_Page-level text extractions_.
——

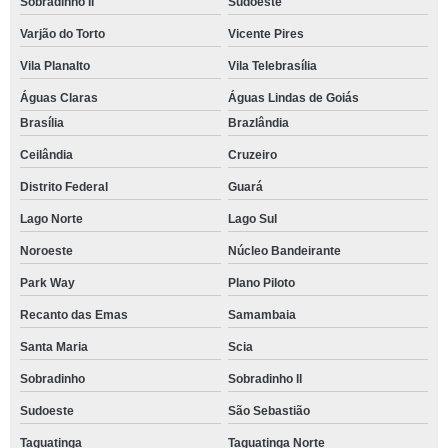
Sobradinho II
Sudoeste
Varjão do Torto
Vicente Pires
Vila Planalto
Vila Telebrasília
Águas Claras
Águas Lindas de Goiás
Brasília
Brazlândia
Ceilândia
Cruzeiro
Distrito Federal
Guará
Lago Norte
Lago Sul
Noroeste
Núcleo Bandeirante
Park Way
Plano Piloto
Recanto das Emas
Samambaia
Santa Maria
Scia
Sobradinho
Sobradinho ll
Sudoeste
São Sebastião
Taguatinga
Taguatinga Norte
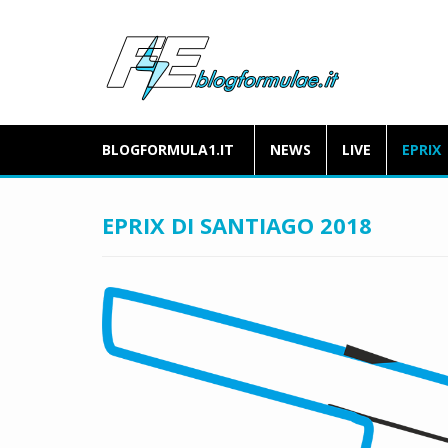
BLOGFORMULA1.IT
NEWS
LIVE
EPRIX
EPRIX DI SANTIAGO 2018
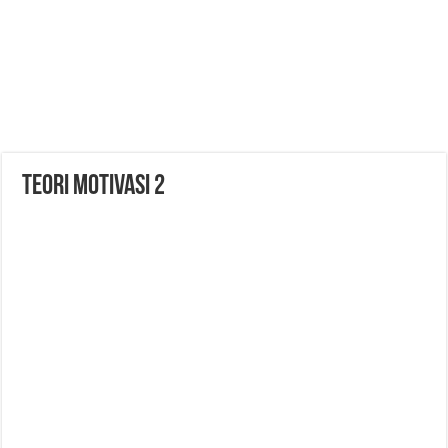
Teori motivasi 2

——

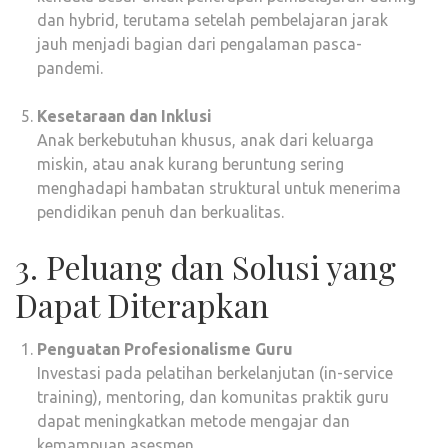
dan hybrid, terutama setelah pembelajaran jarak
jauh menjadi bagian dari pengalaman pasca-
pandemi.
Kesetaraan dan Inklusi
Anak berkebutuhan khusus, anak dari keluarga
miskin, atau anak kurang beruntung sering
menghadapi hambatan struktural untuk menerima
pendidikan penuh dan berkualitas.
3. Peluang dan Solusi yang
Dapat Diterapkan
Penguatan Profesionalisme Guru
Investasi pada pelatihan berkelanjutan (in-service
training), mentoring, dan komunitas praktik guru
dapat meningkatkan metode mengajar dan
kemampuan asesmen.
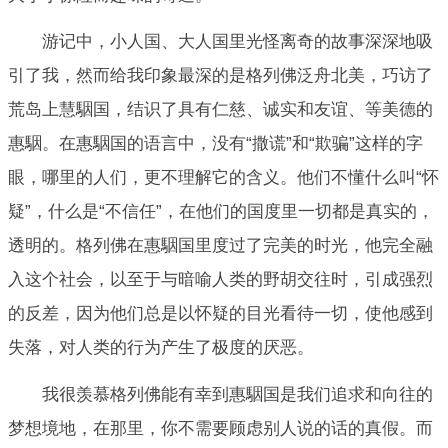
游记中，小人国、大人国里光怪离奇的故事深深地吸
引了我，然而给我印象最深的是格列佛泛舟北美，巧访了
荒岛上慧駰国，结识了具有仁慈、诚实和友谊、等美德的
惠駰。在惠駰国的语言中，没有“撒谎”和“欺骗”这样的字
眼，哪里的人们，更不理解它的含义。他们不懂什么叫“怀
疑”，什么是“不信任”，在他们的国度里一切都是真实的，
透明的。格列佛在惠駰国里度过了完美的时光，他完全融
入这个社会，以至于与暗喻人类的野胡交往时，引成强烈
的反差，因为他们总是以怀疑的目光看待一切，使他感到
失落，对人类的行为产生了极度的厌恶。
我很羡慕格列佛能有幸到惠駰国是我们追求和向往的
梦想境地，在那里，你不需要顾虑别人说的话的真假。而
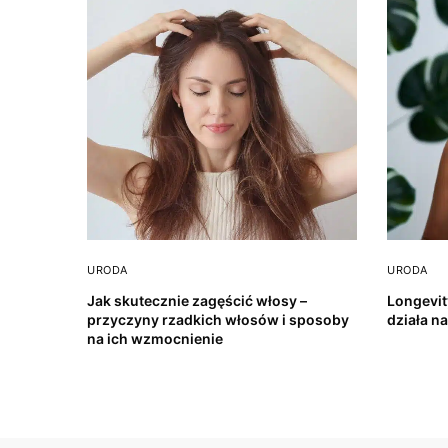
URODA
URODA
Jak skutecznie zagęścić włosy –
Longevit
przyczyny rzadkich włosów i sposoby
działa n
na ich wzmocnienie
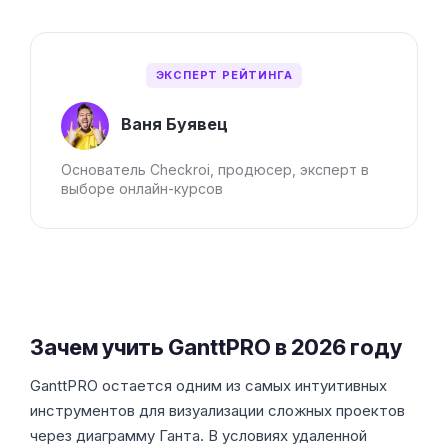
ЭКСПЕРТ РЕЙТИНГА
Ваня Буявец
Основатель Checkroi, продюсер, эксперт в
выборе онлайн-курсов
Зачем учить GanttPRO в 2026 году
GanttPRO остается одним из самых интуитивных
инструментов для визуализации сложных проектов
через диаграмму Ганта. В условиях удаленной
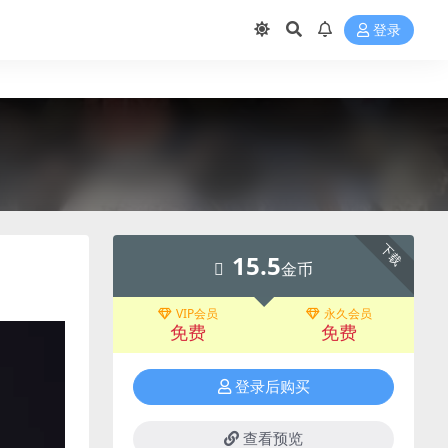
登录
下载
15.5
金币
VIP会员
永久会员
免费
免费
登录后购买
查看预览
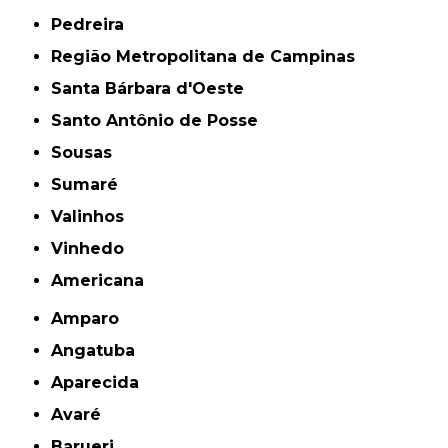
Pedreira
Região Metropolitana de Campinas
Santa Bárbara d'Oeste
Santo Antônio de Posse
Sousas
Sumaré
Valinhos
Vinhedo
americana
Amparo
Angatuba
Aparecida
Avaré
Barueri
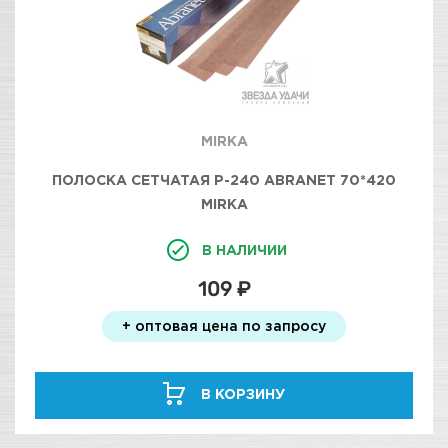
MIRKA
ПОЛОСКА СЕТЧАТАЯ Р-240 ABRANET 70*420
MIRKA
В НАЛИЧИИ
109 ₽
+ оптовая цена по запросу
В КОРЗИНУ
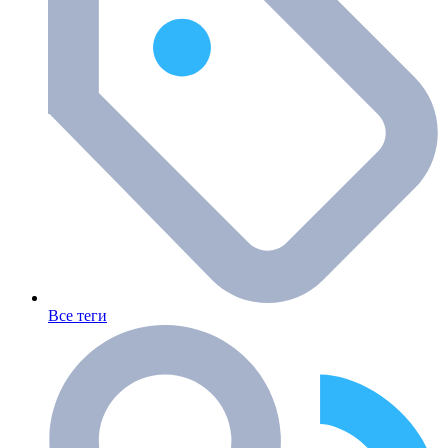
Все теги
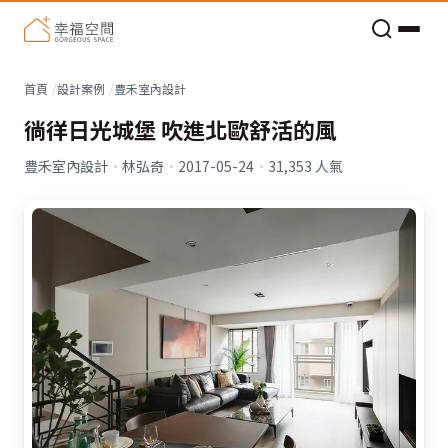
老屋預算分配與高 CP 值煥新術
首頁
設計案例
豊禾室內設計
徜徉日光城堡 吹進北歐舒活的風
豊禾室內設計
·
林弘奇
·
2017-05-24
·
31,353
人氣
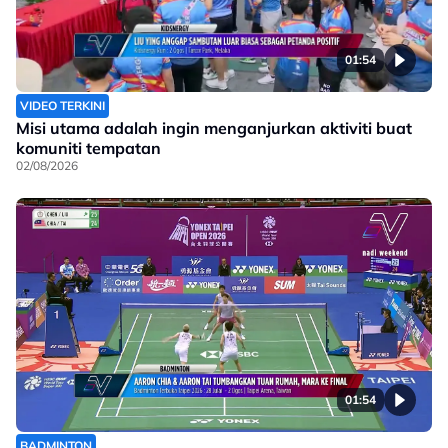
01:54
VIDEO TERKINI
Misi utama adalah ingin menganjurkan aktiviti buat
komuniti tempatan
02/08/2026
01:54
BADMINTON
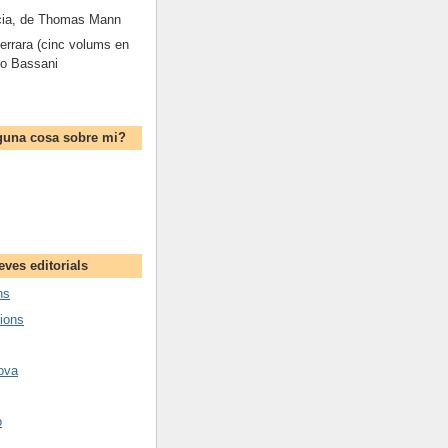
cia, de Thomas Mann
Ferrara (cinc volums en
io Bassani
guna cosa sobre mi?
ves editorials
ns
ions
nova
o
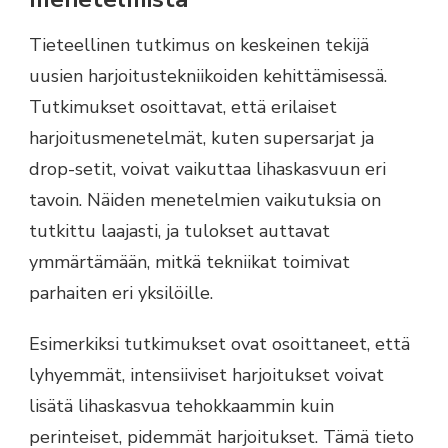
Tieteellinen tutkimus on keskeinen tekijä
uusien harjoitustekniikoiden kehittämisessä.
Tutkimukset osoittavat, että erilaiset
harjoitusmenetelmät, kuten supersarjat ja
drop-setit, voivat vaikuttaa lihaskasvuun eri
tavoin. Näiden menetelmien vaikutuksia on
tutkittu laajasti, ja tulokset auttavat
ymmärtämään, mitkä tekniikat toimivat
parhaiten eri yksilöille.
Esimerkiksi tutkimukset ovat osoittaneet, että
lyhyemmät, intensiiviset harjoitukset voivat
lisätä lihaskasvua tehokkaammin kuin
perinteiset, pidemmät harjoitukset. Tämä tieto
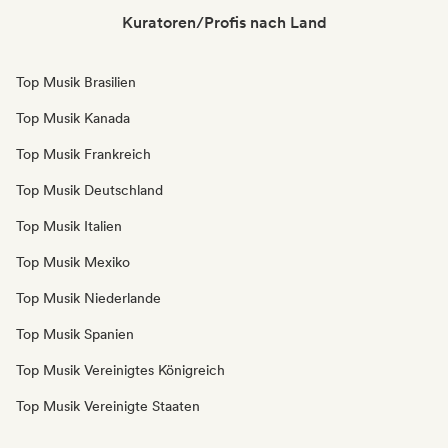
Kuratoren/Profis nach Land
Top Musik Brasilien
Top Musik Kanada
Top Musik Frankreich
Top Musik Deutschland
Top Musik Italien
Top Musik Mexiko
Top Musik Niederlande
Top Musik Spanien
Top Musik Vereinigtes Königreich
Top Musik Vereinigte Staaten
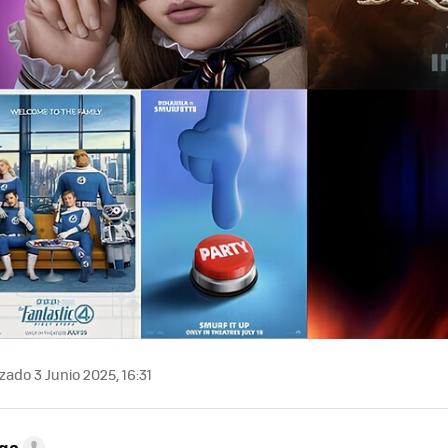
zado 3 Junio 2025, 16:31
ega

——

_WORK ORDER_. Repeat, without pictures, exactly the lines of the data above from the one containing "dan hybrid, terutama" through the one containing "荒岛上慧駰国，结识了具有仁慈、诚实和友谊、等美德的", including both and adding nothing.

_WRITTEN ANSWER_.
dan hybrid, terutama setelah pembelajaran jarak
jauh menjadi bagian dari pengalaman pasca-
pandemi.
Kesetaraan dan Inklusi
Anak berkebutuhan khusus, anak dari keluarga
miskin, atau anak kurang beruntung sering
menghadapi hambatan struktural untuk menerima
pendidikan penuh dan berkualitas.
3. Peluang dan Solusi yang
Dapat Diterapkan
Penguatan Profesionalisme Guru
Investasi pada pelatihan berkelanjutan (in-service
training), mentoring, dan komunitas praktik guru
dapat meningkatkan metode mengajar dan
kemampuan asesmen.
游记中，小人国、大人国里光怪离奇的故事深深地吸
引了我，然而给我印象最深的是格列佛泛舟北美，巧访了
荒岛上慧駰国，结识了具有仁慈、诚实和友谊、等美德的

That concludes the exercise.